I tried to leave but a man came through the door and they all turned toward him and said in unison, “Do you have a yearbook from 1948?” The man said, “Who are you looking for?” And they all turned back toward me. I had to say a last name. I acted as if I were asking for somebody else. I tried to sound unsure, but he knew the name and he said her whole name out loud. And then he said, “She doesn’t live around here anymore, but there’s a house with a business out on Route 30 with that same last name. They might know where you can find her.”

I cleared out and started driving. I didn’t know where I was headed other than away from that school. I hadn’t wanted her name to get out. I just wanted to look at a picture. Then I realized I was on Route 30, the road with the business and the people with the same last name.

As I got closer I passed a road with the family name, the farm where I must have been before I was born. Then I saw the house and the barn and the sign for the business and I thought, I’ll just go in and buy something. I don’t know what. I pulled in, past buildings, past tractors, past corncribs, and reached the end of the driveway. But there was no business, just a sign out front, a number to call, and then a man came out of the barn waving. I had driven too far back into his driveway to pretend I was just turning around, so I rolled down my window and heard myself say, “I see your name up there on the barn. You wouldn’t happen to know someone by the name of Eleanor, would you?” And he said, “Yeah, that’s my sister.”

Then he started talking. He talked for an hour. He told me about her life, her husband, two boys, and a girl. But what he didn’t know was—there was another girl: two boys and two girls. He talked about growing up on the farm, the old Victorian house, and the banister they loved to slide down. Then he talked about her and how she was different from her sisters. He said, “She would much rather spend time in the barn than help in the house.” And he told other stories that sounded familiar.

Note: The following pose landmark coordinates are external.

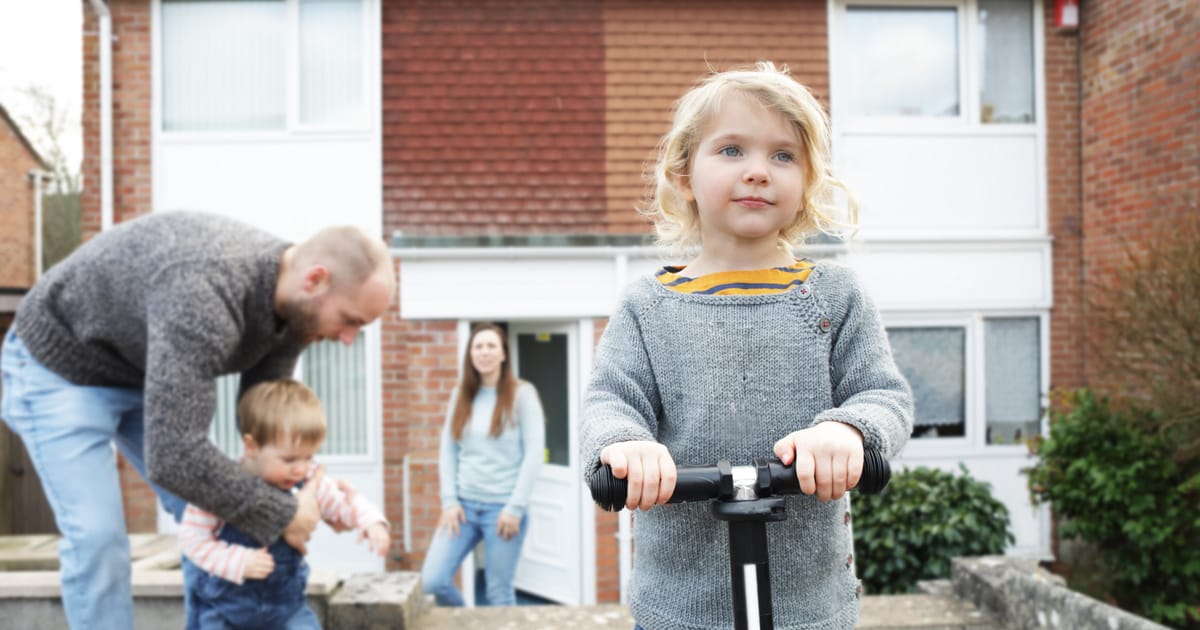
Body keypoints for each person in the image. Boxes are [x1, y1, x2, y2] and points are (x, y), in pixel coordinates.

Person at [580, 62, 914, 630]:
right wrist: (625, 444)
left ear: (808, 179)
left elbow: (882, 393)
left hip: (808, 607)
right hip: (679, 608)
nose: (759, 171)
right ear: (684, 174)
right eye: (732, 150)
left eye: (783, 156)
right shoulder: (648, 306)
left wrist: (849, 431)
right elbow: (609, 400)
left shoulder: (834, 295)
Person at [0, 211, 395, 629]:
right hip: (60, 364)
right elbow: (175, 457)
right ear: (315, 280)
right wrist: (285, 513)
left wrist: (309, 491)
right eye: (351, 320)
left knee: (211, 509)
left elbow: (265, 430)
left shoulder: (293, 309)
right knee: (98, 538)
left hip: (139, 369)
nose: (349, 339)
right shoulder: (203, 292)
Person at [179, 379, 390, 629]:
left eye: (309, 457)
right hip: (226, 611)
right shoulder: (220, 486)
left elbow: (342, 504)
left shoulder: (307, 481)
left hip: (285, 611)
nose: (301, 468)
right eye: (289, 459)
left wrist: (370, 520)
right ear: (251, 446)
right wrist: (237, 561)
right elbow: (191, 540)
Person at [421, 323, 545, 607]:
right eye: (478, 346)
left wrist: (515, 508)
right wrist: (449, 501)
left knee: (498, 594)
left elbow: (534, 454)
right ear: (470, 355)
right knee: (432, 580)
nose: (484, 352)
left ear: (503, 354)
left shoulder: (522, 395)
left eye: (491, 346)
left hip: (503, 511)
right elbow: (448, 450)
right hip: (462, 508)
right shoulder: (462, 394)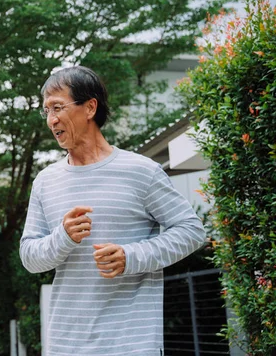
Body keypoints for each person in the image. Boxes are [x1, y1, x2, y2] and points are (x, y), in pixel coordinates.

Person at [19, 66, 206, 356]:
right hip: (66, 344)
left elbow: (191, 231)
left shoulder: (141, 171)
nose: (51, 119)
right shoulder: (45, 181)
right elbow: (30, 257)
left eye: (58, 107)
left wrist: (130, 256)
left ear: (90, 107)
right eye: (46, 111)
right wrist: (63, 237)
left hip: (132, 343)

Finally, he asked how I knew her and I told him my mother had lived around there when she was young and had moved away. She wondered whatever happened to Eleanor. So he went into the house and brought out her address and phone number. And when I left, I drove to the town where she had lived all these years, just to drive by, to make sure she was okay. I had always worried that her family had disowned her and she had lived in miserable conditions. Maybe I thought I might catch a glimpse of her. It occurred to me afterward that she might get suspicious when her brother told her the story of a woman who had been asking about her.
Maybe she had not told her children. She might be living in fear that I would show up on her doorstep next. I couldn’t decide whether I should contact her right away or wait. I waited fourteen years.

During the years that followed, I created several autobiographical installations about adoption. Whenever possible I offered space in my exhibitions for members of the community to display their stories of adoption along with mine. I was overwhelmed by what I read. The writings left behind by women in New York, California, Texas, and Maryland were the same. What the mothers had been assured when they signed the papers giving up all rights to their children turned out to be a lie: they did not move on and forget. I think my adoptive mother knew this when she lit those candles. I think three years was all that she could bear. She needed to move on and forget.